HuggingFaceH4/starchat-beta · Incomplete Output even with max_new

Sep 7, 2023

So the output of my model ends abruptly and I ideally want it to complete the paragraph/sentences/code which it was it between of.
Although I have provided max_new_tokens = 300 and also in prompt I give to limit by 300 words.

The response is always big and ends abruptly. Any way I can ask for a complete output within desired number of output tokens?

Code:

checkpoint = "HuggingFaceH4/starchat-beta"
device = "cuda" if torch.cuda.is_available() else "cpu" 
class StarCoderModel:
  def __init__(self):
    print("Running in " + device)
    self.tokenizer = AutoTokenizer.from_pretrained(checkpoint)
    self.model = AutoModelForCausalLM.from_pretrained(checkpoint, device_map='auto')

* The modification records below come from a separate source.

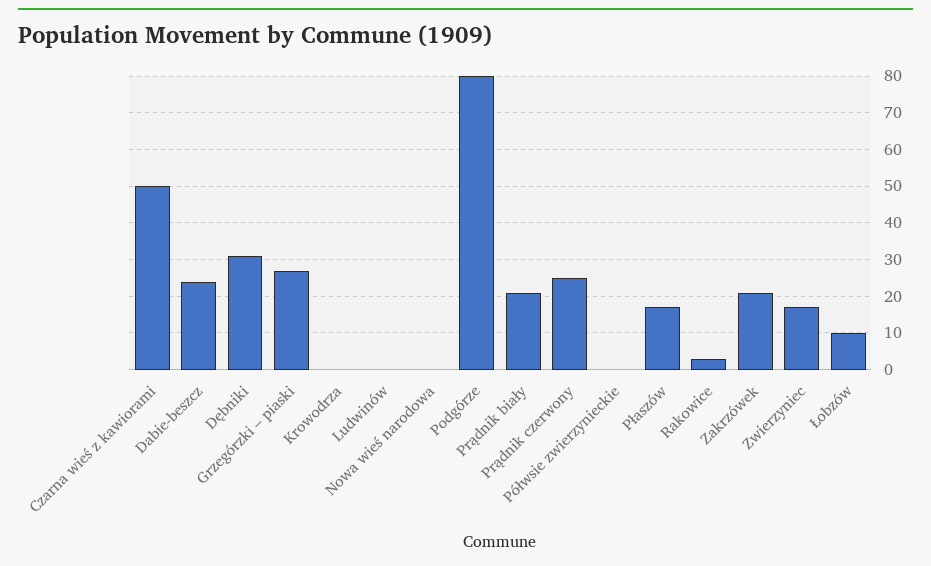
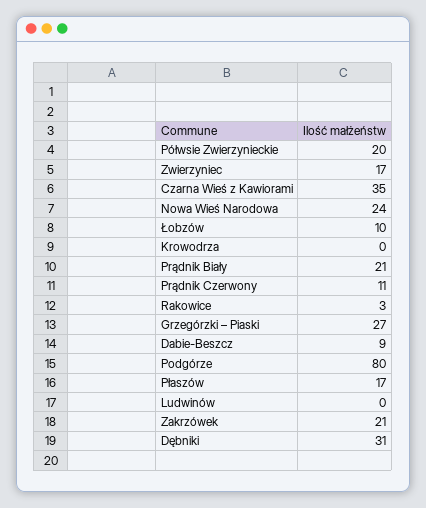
  {
-   "Czarna wieś z kawiorami": 50,
+   "Czarna wieś z kawiorami": 35,
-   "Dabie-beszcz": 25,
+   "Dabie-beszcz": 9,
    "Dębniki": 31,
    "Grzegórzki – piaski": 27,
    "Krowodrza": 0,
    "Ludwinów": 0,
-   "Nowa wieś narodowa": 0,
+   "Nowa wieś narodowa": 24,
    "Podgórze": 80,
    "Prądnik biały": 21,
-   "Prądnik czerwony": 25,
+   "Prądnik czerwony": 11,
-   "Półwsie zwierzynieckie": 0,
+   "Półwsie zwierzynieckie": 20,
    "Płaszów": 17,
    "Rakowice": 3,
    "Zakrzówek": 21,
    "Zwierzyniec": 17,
    "Łobzów": 10
  }

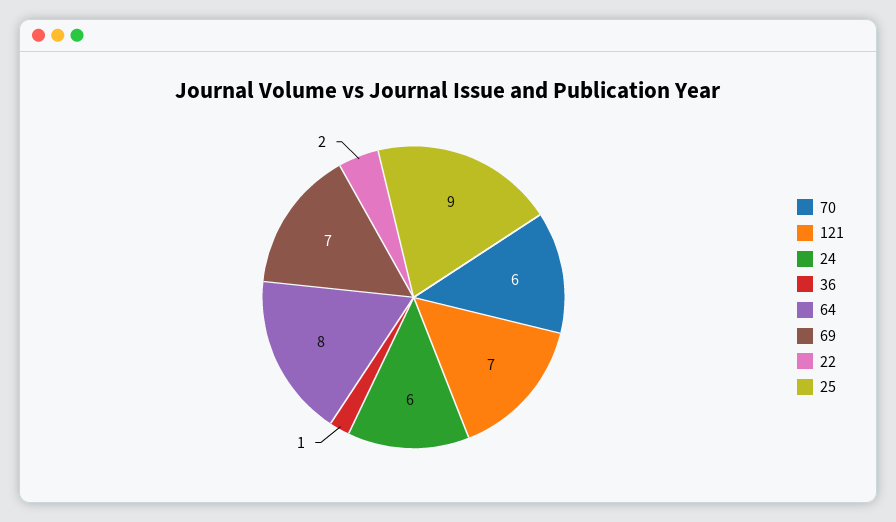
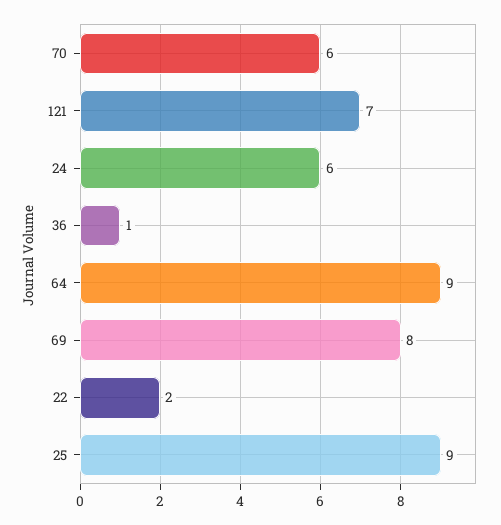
  {
    "70": 6,
    "121": 7,
    "24": 6,
    "36": 1,
-   "64": 8,
+   "64": 9,
-   "69": 7,
+   "69": 8,
    "22": 2,
    "25": 9
  }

  def infer(self, input_text, token_count):
    inputs = self.tokenizer.encode(input_text, return_tensors="pt").to(device)  
    outputs = self.model.generate(inputs,  max_new_tokens=token_count, pad_token_id=self.tokenizer.eos_token_id)
    return self.tokenizer.decode(outputs[0])[len(input_text):]

Sample:

private DataType FuntionName(String someId) {
    // TODO: Replace with implementation that utilizes someId to obtain information
    return DataType.Value;
}


The comment:

- If someId is present in the code, use the getAPI from Client with someId as a parameter to obtain some information.
- If the